People We’re Not Supposed To Read In Canada

Philip Resnick thinks we shouldn’t read American neo-conservatives. He’s writing on the Inroads magazine chat line (March 10) in response to a post by an excited Ricardo Duchene, who has just discovered David Horowitz:

“I for one have had enough of Ricardo Duchesne and his endless rants in defence of western civilization against the barbarians. David Horowitz, an ex-Ramparts editor and new leftie of the 1960s turned hardcore neo-conservative, has been flaying away at the supposed takeover of the American classroom by mindless enemies of the American way for several decades now. He has been a vigorous participant in and proponent of the culture wars in American universities and his organization involves the endless “outing” of supposed exemplars of the enemy creed. Quite frankly, this is one American cultural import we can do without in Canada.”

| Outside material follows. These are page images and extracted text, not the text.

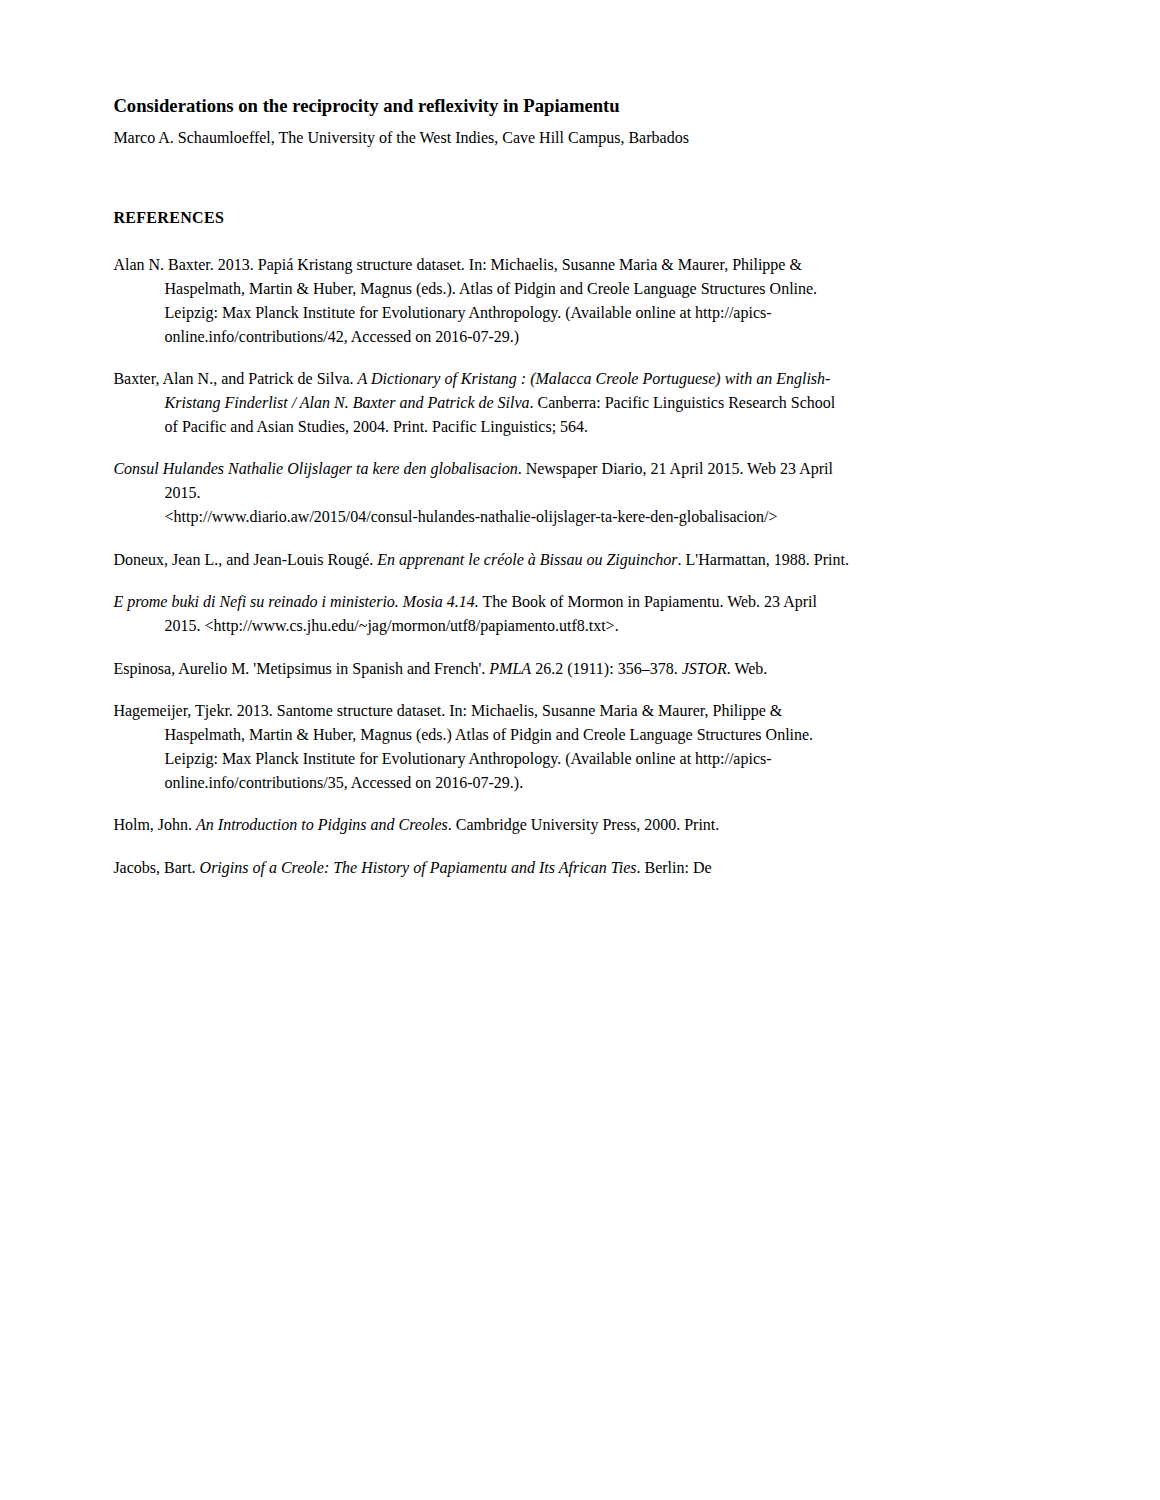Considerations on the reciprocity and reflexivity in Papiamentu
Marco A. Schaumloeffel, The University of the West Indies, Cave Hill Campus, Barbados
REFERENCES
Alan N. Baxter. 2013. Papiá Kristang structure dataset. In: Michaelis, Susanne Maria & Maurer, Philippe & Haspelmath, Martin & Huber, Magnus (eds.). Atlas of Pidgin and Creole Language Structures Online. Leipzig: Max Planck Institute for Evolutionary Anthropology. (Available online at http://apics-online.info/contributions/42, Accessed on 2016-07-29.)
Baxter, Alan N., and Patrick de Silva. A Dictionary of Kristang : (Malacca Creole Portuguese) with an English-Kristang Finderlist / Alan N. Baxter and Patrick de Silva. Canberra: Pacific Linguistics Research School of Pacific and Asian Studies, 2004. Print. Pacific Linguistics; 564.
Consul Hulandes Nathalie Olijslager ta kere den globalisacion. Newspaper Diario, 21 April 2015. Web 23 April 2015.
<http://www.diario.aw/2015/04/consul-hulandes-nathalie-olijslager-ta-kere-den-globalisacion/>
Doneux, Jean L., and Jean-Louis Rougé. En apprenant le créole à Bissau ou Ziguinchor. L'Harmattan, 1988. Print.
E prome buki di Nefi su reinado i ministerio. Mosia 4.14. The Book of Mormon in Papiamentu. Web. 23 April 2015. <http://www.cs.jhu.edu/~jag/mormon/utf8/papiamento.utf8.txt>.
Espinosa, Aurelio M. 'Metipsimus in Spanish and French'. PMLA 26.2 (1911): 356–378. JSTOR. Web.
Hagemeijer, Tjekr. 2013. Santome structure dataset. In: Michaelis, Susanne Maria & Maurer, Philippe & Haspelmath, Martin & Huber, Magnus (eds.) Atlas of Pidgin and Creole Language Structures Online.
Leipzig: Max Planck Institute for Evolutionary Anthropology. (Available online at http://apics-online.info/contributions/35, Accessed on 2016-07-29.).
Holm, John. An Introduction to Pidgins and Creoles. Cambridge University Press, 2000. Print.
Jacobs, Bart. Origins of a Creole: The History of Papiamentu and Its African Ties. Berlin: De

Michele Pisa, who teaches on the science side at my university, thinks we shouldn’t read American neo-liberals. Writing on the faculty chat line to colleagues who are enjoying Stanley Fish’s  Save the World on Your Own Time and its suggestion that academics should refrain from political advocacy in the classroom, Pisa says (I’m paraphrasing):

Stanley Fish more or less explicitly admits to being a neo-liberal or libertarian a la Friedman and Hayek, neo-liberalism being a philosophy of life in which market considerations rule over all aspects of life including ethics, politics, science and art … He attempts to deflect criticism by saying that he is not against academics’ political advocacy and debate, if it is done outside the University, i.e., not paid for on university time. Apparently this grand Fish’s philosophy boils down to nickels and dimes: academics should only engage in work that has monetary value for both themselves and their students.

So there you have it friends. You know who (whom, sorry) not to read. The neo-cons and the neo-libs. Even if you are someone who can tell them apart, or perhaps especially if you can tell them apart, you should not read them.

I’ll just add that Resnick and Pisa represent themselves as strong advocates of freedom of speech. Of course they do.